*Instructions to follow*: Every entry below should be written out exactly, and no image should appear.

*Stored data*:

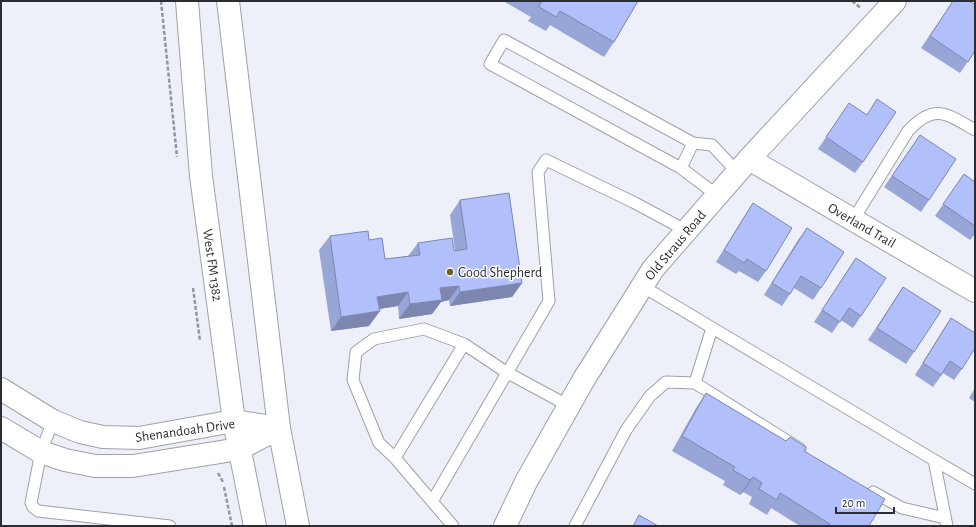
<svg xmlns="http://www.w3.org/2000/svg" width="976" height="527" viewBox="0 0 976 527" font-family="'Alegreya Sans',sans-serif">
<rect width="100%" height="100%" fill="#eef0f9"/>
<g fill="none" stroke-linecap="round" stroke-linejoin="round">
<g stroke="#9fa1a9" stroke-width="13">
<path id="lane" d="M 681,168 L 693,143
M 718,196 L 681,168 L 490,64 L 504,40 L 693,143 L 712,145 L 738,173
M 853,220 L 908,131 C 934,103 946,113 975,130
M 642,286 L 934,460 L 947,526
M 712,328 L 695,383 L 800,449
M 53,421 L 41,452 L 31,503 L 33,507 L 38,511 L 170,526
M 395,458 L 464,344
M 934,460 L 975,484
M 873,492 L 902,508 L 945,518
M 433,500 L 549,301 L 538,172 L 546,160 L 635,203 L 687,231
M 453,526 L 395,458 L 379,443 L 353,380 L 356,352 L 374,339 L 424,329 L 464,344 L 506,372 L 569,406
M 575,526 L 626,430 L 650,396 L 666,382 L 695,383"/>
</g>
<g stroke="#9fa1a9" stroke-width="24">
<path id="street" d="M 749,159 L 975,291
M 1,389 L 53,421 L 80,432 L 103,437 L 139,438 L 234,421 L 279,428
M 1,428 L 41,452 L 65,460 L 95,466 L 133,466 L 239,449 L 279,428"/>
</g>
<g stroke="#9fa1a9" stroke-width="24">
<path id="secondary" d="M 505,526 L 526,482 L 584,379 L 653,269 L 749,159 L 895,1"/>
</g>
<g stroke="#9fa1a9" stroke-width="24">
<path id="primary" d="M 187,1 L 201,176 L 234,421 L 255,526
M 228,1 L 279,428 L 298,526"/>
</g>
<path stroke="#94969c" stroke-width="2.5" stroke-dasharray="4 2" stroke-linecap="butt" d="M 161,1 L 177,157
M 852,1 L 861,8
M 193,288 L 200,341
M 218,473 L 223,482
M 224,487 L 232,526"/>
<use href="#lane" stroke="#fff" stroke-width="11"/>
<use href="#street" stroke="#fff" stroke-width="22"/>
<use href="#secondary" stroke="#fff" stroke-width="22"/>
<use href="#primary" stroke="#fff" stroke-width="22"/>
</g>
<path fill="#98a5d7" d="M 503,1 L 638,1 L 614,42 L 604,57 L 550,25 L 546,31 L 528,21 L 531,17 Z
M 953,1 L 975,51 L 960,73 L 921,48 Z
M 877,99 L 863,162 L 855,173 L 818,149 L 849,103 L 867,115 Z
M 920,135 L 929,200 L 921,212 L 884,187 Z
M 964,174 L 975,182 L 975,234 L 970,240 L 935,216 Z
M 460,200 L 522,283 L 512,297 L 450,306 L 449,300 L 441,302 L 432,314 L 399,319 L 398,306 L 379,309 L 369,326 L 331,331 L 319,250 L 330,236 L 369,240 L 385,259 L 408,256 L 418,243 L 455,251 L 450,215 Z
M 753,203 L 766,271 L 758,282 L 739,271 L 736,274 L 716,262 L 745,215 Z
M 807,228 L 821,288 L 813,300 L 794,288 L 782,306 L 764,295 L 798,240 Z
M 856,258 L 861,316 L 853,328 L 841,320 L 832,333 L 814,322 Z
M 903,287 L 914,352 L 906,364 L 868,340 Z
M 951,318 L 962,369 L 954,380 L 943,373 L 933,387 L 915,375 L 943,330 Z
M 975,388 L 975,402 L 969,398 Z
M 706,393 L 786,441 L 804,451 L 869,526 L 800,526 L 771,508 L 767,515 L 749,504 L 752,497 L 743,492 L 740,495 L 723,485 L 725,481 L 672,451 L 696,408 Z"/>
<path fill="#7c86af" d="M 522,283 L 512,297 L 450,306 L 460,292 Z
M 459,286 L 449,300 L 441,302 L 432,314 L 399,319 L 410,304 L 440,288 Z
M 408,292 L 398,306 L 367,311 L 377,297 Z
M 380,311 L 369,326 L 331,331 L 341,317 Z
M 753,477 L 743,492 L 740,495 L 750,480 Z"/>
<path fill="#b1c0fa" stroke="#7c86af" d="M 539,1 L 638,1 L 614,42 L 560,11 L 556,17 L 539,7 L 541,2 Z
M 953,1 L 969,1 L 975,5 L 975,51 L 968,62 L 930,36 Z
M 877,99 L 896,112 L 863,162 L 826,137 L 849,103 L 867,115 Z
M 920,135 L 956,159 L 929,200 L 892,176 Z
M 964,174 L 975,182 L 975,226 L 943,204 Z
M 509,193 L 522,283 L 460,292 L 459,286 L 440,288 L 442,300 L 410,304 L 408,292 L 377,297 L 380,311 L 341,317 L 330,236 L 368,231 L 369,240 L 382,238 L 385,259 L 420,255 L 418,243 L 452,238 L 454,251 L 467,249 L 460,200 Z
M 753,203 L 792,228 L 766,271 L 747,259 L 744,263 L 724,250 Z
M 807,228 L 844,252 L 821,288 L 801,276 L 790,294 L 772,283 Z
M 856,258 L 886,278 L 861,316 L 849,308 L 840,322 L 822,310 Z
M 903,287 L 941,311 L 914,352 L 877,328 Z
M 951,318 L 975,333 L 975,348 L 962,369 L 950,361 L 941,375 L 923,363 Z
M 706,393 L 786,441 L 790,437 L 806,447 L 804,451 L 885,499 L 869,526 L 829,526 L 830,524 L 780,493 L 777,500 L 759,489 L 762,483 L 753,477 L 750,480 L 733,470 L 735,467 L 682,436 Z
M 639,515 L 658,526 L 633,526 Z"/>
<circle fill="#745a2c" stroke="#fff" stroke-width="1.5" cx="450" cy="272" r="4"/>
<g text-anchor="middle" stroke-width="3" stroke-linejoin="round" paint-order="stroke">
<g font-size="14" fill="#2c2d30" stroke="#fff">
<text transform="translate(862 225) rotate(30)" y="5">Overland Trail</text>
<text transform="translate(675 245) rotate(-50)" y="5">Old Straus Road</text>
<text transform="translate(213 265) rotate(82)" y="5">West FM 1382</text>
<text transform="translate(185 430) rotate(-8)" y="5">Shenandoah Drive</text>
</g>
<g font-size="14" fill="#2c2d30" stroke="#fff" text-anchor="start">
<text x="458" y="277">Good Shepherd</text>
</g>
</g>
<rect width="976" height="527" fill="none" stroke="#2c2d30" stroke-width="4"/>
<path d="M836 507v6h58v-6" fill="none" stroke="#2c2d30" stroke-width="2"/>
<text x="842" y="507" font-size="12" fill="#2c2d30" stroke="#ffffff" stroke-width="3" paint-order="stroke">20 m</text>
</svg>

*Output for this task*:
<svg xmlns="http://www.w3.org/2000/svg" width="976" height="527" viewBox="0 0 976 527" font-family="'Alegreya Sans',sans-serif">
<rect width="100%" height="100%" fill="#eef0f9"/>
<g fill="none" stroke-linecap="round" stroke-linejoin="round">
<g stroke="#9fa1a9" stroke-width="13">
<path id="lane" d="M 681,168 L 693,143
M 718,196 L 681,168 L 490,64 L 504,40 L 693,143 L 712,145 L 738,173
M 853,220 L 908,131 C 934,103 946,113 975,130
M 642,286 L 934,460 L 947,526
M 712,328 L 695,383 L 800,449
M 53,421 L 41,452 L 31,503 L 33,507 L 38,511 L 170,526
M 395,458 L 464,344
M 934,460 L 975,484
M 873,492 L 902,508 L 945,518
M 433,500 L 549,301 L 538,172 L 546,160 L 635,203 L 687,231
M 453,526 L 395,458 L 379,443 L 353,380 L 356,352 L 374,339 L 424,329 L 464,344 L 506,372 L 569,406
M 575,526 L 626,430 L 650,396 L 666,382 L 695,383"/>
</g>
<g stroke="#9fa1a9" stroke-width="24">
<path id="street" d="M 749,159 L 975,291
M 1,389 L 53,421 L 80,432 L 103,437 L 139,438 L 234,421 L 279,428
M 1,428 L 41,452 L 65,460 L 95,466 L 133,466 L 239,449 L 279,428"/>
</g>
<g stroke="#9fa1a9" stroke-width="24">
<path id="secondary" d="M 505,526 L 526,482 L 584,379 L 653,269 L 749,159 L 895,1"/>
</g>
<g stroke="#9fa1a9" stroke-width="24">
<path id="primary" d="M 187,1 L 201,176 L 234,421 L 255,526
M 228,1 L 279,428 L 298,526"/>
</g>
<path stroke="#94969c" stroke-width="2.5" stroke-dasharray="4 2" stroke-linecap="butt" d="M 161,1 L 177,157
M 852,1 L 861,8
M 193,288 L 200,341
M 218,473 L 223,482
M 224,487 L 232,526"/>
<use href="#lane" stroke="#fff" stroke-width="11"/>
<use href="#street" stroke="#fff" stroke-width="22"/>
<use href="#secondary" stroke="#fff" stroke-width="22"/>
<use href="#primary" stroke="#fff" stroke-width="22"/>
</g>
<path fill="#98a5d7" d="M 503,1 L 638,1 L 614,42 L 604,57 L 550,25 L 546,31 L 528,21 L 531,17 Z
M 953,1 L 975,51 L 960,73 L 921,48 Z
M 877,99 L 863,162 L 855,173 L 818,149 L 849,103 L 867,115 Z
M 920,135 L 929,200 L 921,212 L 884,187 Z
M 964,174 L 975,182 L 975,234 L 970,240 L 935,216 Z
M 460,200 L 522,283 L 512,297 L 450,306 L 449,300 L 441,302 L 432,314 L 399,319 L 398,306 L 379,309 L 369,326 L 331,331 L 319,250 L 330,236 L 369,240 L 385,259 L 408,256 L 418,243 L 455,251 L 450,215 Z
M 753,203 L 766,271 L 758,282 L 739,271 L 736,274 L 716,262 L 745,215 Z
M 807,228 L 821,288 L 813,300 L 794,288 L 782,306 L 764,295 L 798,240 Z
M 856,258 L 861,316 L 853,328 L 841,320 L 832,333 L 814,322 Z
M 903,287 L 914,352 L 906,364 L 868,340 Z
M 951,318 L 962,369 L 954,380 L 943,373 L 933,387 L 915,375 L 943,330 Z
M 975,388 L 975,402 L 969,398 Z
M 706,393 L 786,441 L 804,451 L 869,526 L 800,526 L 771,508 L 767,515 L 749,504 L 752,497 L 743,492 L 740,495 L 723,485 L 725,481 L 672,451 L 696,408 Z"/>
<path fill="#7c86af" d="M 522,283 L 512,297 L 450,306 L 460,292 Z
M 459,286 L 449,300 L 441,302 L 432,314 L 399,319 L 410,304 L 440,288 Z
M 408,292 L 398,306 L 367,311 L 377,297 Z
M 380,311 L 369,326 L 331,331 L 341,317 Z
M 753,477 L 743,492 L 740,495 L 750,480 Z"/>
<path fill="#b1c0fa" stroke="#7c86af" d="M 539,1 L 638,1 L 614,42 L 560,11 L 556,17 L 539,7 L 541,2 Z
M 953,1 L 969,1 L 975,5 L 975,51 L 968,62 L 930,36 Z
M 877,99 L 896,112 L 863,162 L 826,137 L 849,103 L 867,115 Z
M 920,135 L 956,159 L 929,200 L 892,176 Z
M 964,174 L 975,182 L 975,226 L 943,204 Z
M 509,193 L 522,283 L 460,292 L 459,286 L 440,288 L 442,300 L 410,304 L 408,292 L 377,297 L 380,311 L 341,317 L 330,236 L 368,231 L 369,240 L 382,238 L 385,259 L 420,255 L 418,243 L 452,238 L 454,251 L 467,249 L 460,200 Z
M 753,203 L 792,228 L 766,271 L 747,259 L 744,263 L 724,250 Z
M 807,228 L 844,252 L 821,288 L 801,276 L 790,294 L 772,283 Z
M 856,258 L 886,278 L 861,316 L 849,308 L 840,322 L 822,310 Z
M 903,287 L 941,311 L 914,352 L 877,328 Z
M 951,318 L 975,333 L 975,348 L 962,369 L 950,361 L 941,375 L 923,363 Z
M 706,393 L 786,441 L 790,437 L 806,447 L 804,451 L 885,499 L 869,526 L 829,526 L 830,524 L 780,493 L 777,500 L 759,489 L 762,483 L 753,477 L 750,480 L 733,470 L 735,467 L 682,436 Z
M 639,515 L 658,526 L 633,526 Z"/>
<circle fill="#745a2c" stroke="#fff" stroke-width="1.5" cx="450" cy="272" r="4"/>
<g text-anchor="middle" stroke-width="3" stroke-linejoin="round" paint-order="stroke">
<g font-size="14" fill="#2c2d30" stroke="#fff">
<text transform="translate(862 225) rotate(30)" y="5">Overland Trail</text>
<text transform="translate(675 245) rotate(-50)" y="5">Old Straus Road</text>
<text transform="translate(213 265) rotate(82)" y="5">West FM 1382</text>
<text transform="translate(185 430) rotate(-8)" y="5">Shenandoah Drive</text>
</g>
<g font-size="14" fill="#2c2d30" stroke="#fff" text-anchor="start">
<text x="458" y="277">Good Shepherd</text>
</g>
</g>
<rect width="976" height="527" fill="none" stroke="#2c2d30" stroke-width="4"/>
<path d="M836 507v6h58v-6" fill="none" stroke="#2c2d30" stroke-width="2"/>
<text x="842" y="507" font-size="12" fill="#2c2d30" stroke="#ffffff" stroke-width="3" paint-order="stroke">20 m</text>
</svg>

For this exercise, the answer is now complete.